:: About this task ::
Gather the lines below that include the string "Left", copying each in full.

:: Provided information ::
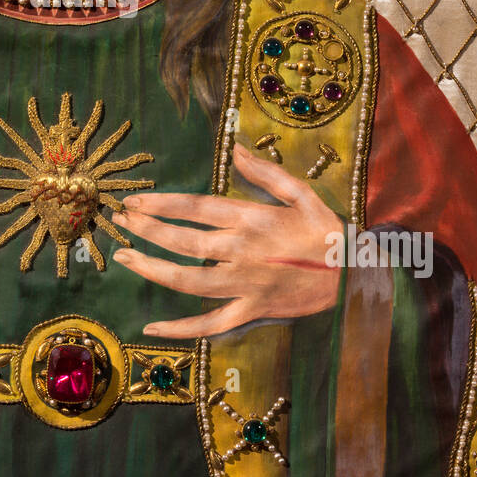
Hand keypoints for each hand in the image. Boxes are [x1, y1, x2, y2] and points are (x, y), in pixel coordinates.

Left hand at [111, 142, 341, 337]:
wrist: (354, 279)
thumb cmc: (327, 233)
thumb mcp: (302, 194)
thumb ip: (266, 172)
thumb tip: (235, 148)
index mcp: (252, 220)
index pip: (195, 208)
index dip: (160, 204)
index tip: (135, 201)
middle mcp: (242, 252)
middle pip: (183, 242)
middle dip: (148, 231)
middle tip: (122, 221)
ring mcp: (244, 285)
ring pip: (188, 282)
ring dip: (152, 270)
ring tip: (125, 258)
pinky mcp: (251, 311)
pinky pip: (210, 324)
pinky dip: (181, 328)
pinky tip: (152, 326)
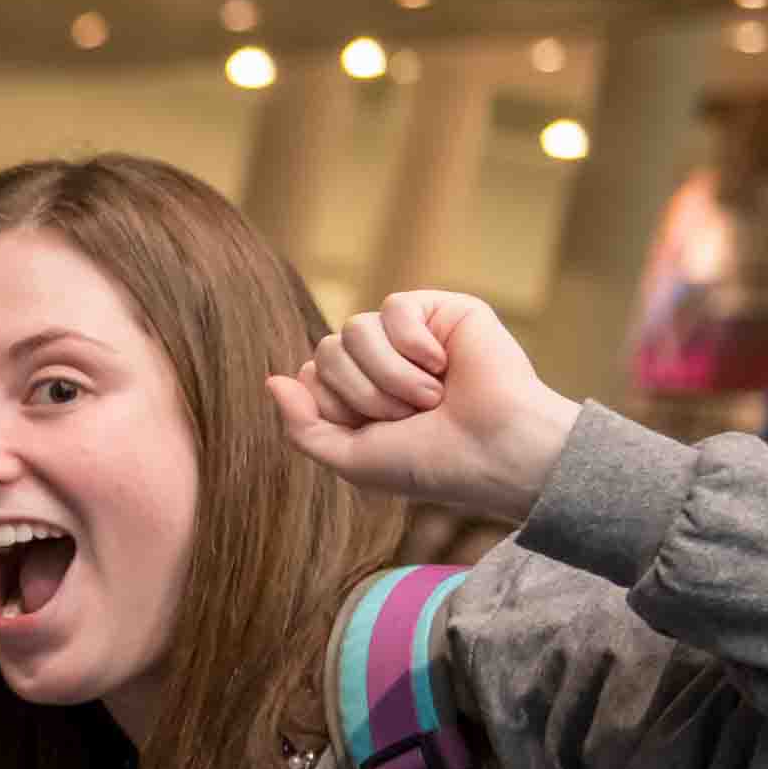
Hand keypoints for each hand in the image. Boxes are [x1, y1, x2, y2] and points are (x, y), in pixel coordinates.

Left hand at [266, 290, 579, 527]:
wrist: (494, 452)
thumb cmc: (430, 463)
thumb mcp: (351, 459)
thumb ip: (302, 425)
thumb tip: (273, 380)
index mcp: (358, 394)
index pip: (309, 376)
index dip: (334, 406)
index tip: (375, 431)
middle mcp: (381, 361)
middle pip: (327, 351)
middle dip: (362, 393)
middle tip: (409, 417)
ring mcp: (411, 335)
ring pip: (355, 328)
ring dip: (389, 375)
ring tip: (429, 398)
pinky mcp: (443, 310)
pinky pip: (395, 306)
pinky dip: (413, 344)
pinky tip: (442, 365)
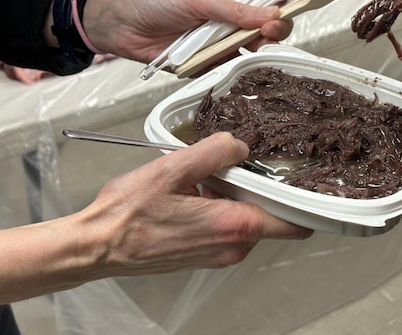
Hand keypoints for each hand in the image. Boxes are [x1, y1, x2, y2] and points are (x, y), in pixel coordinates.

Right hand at [76, 131, 311, 275]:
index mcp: (234, 225)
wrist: (98, 246)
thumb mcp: (173, 168)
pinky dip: (219, 210)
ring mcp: (220, 255)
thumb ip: (215, 151)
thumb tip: (239, 146)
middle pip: (270, 215)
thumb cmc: (128, 214)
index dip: (303, 201)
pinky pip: (227, 229)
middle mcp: (233, 246)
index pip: (295, 223)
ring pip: (247, 220)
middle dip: (257, 189)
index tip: (301, 180)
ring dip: (234, 198)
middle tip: (231, 167)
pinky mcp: (205, 256)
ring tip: (203, 181)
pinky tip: (193, 196)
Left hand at [82, 0, 293, 62]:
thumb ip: (235, 11)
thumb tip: (271, 15)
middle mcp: (225, 26)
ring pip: (243, 57)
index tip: (279, 24)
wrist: (121, 25)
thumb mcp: (198, 0)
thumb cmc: (156, 3)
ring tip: (253, 62)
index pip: (263, 10)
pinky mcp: (203, 67)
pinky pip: (222, 73)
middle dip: (266, 40)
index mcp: (228, 2)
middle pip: (259, 36)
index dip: (276, 17)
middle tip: (265, 43)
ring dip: (249, 60)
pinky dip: (228, 75)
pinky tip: (235, 77)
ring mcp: (214, 47)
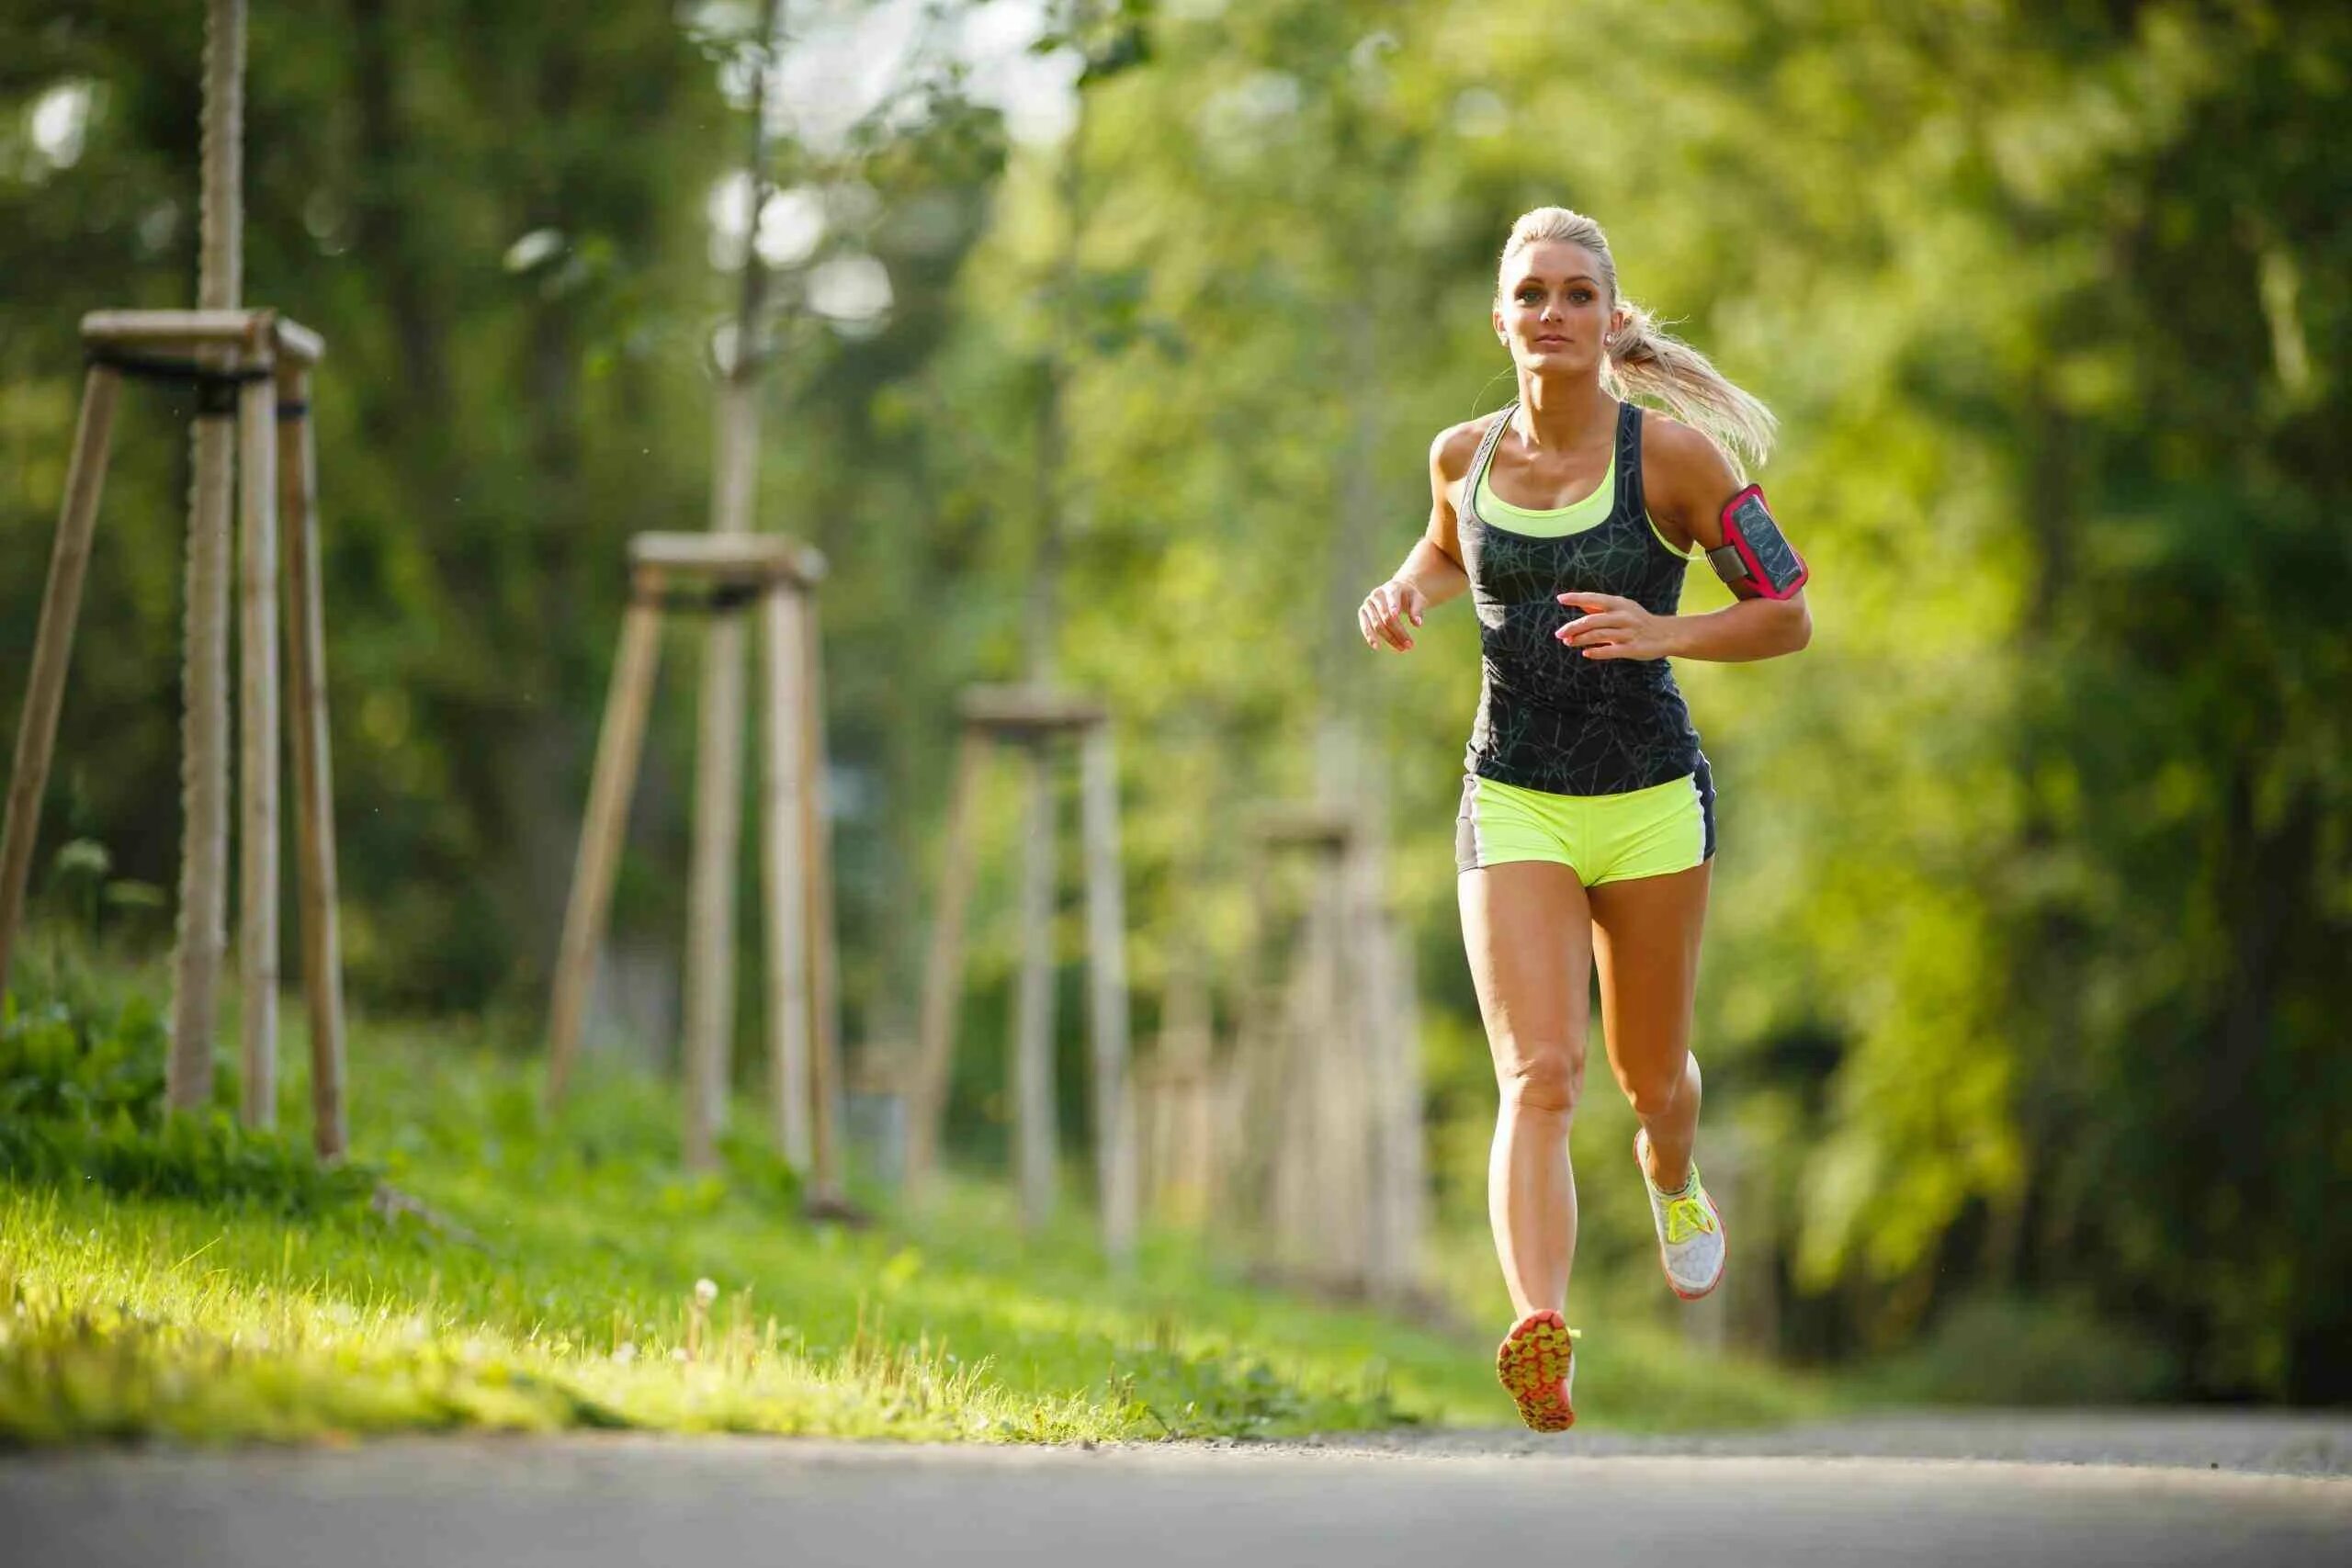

:: Solution to this task ::
Left hand at [111, 142, 341, 337]:
Left hand at [266, 290, 579, 527]:
Left hand at [82, 0, 293, 62]:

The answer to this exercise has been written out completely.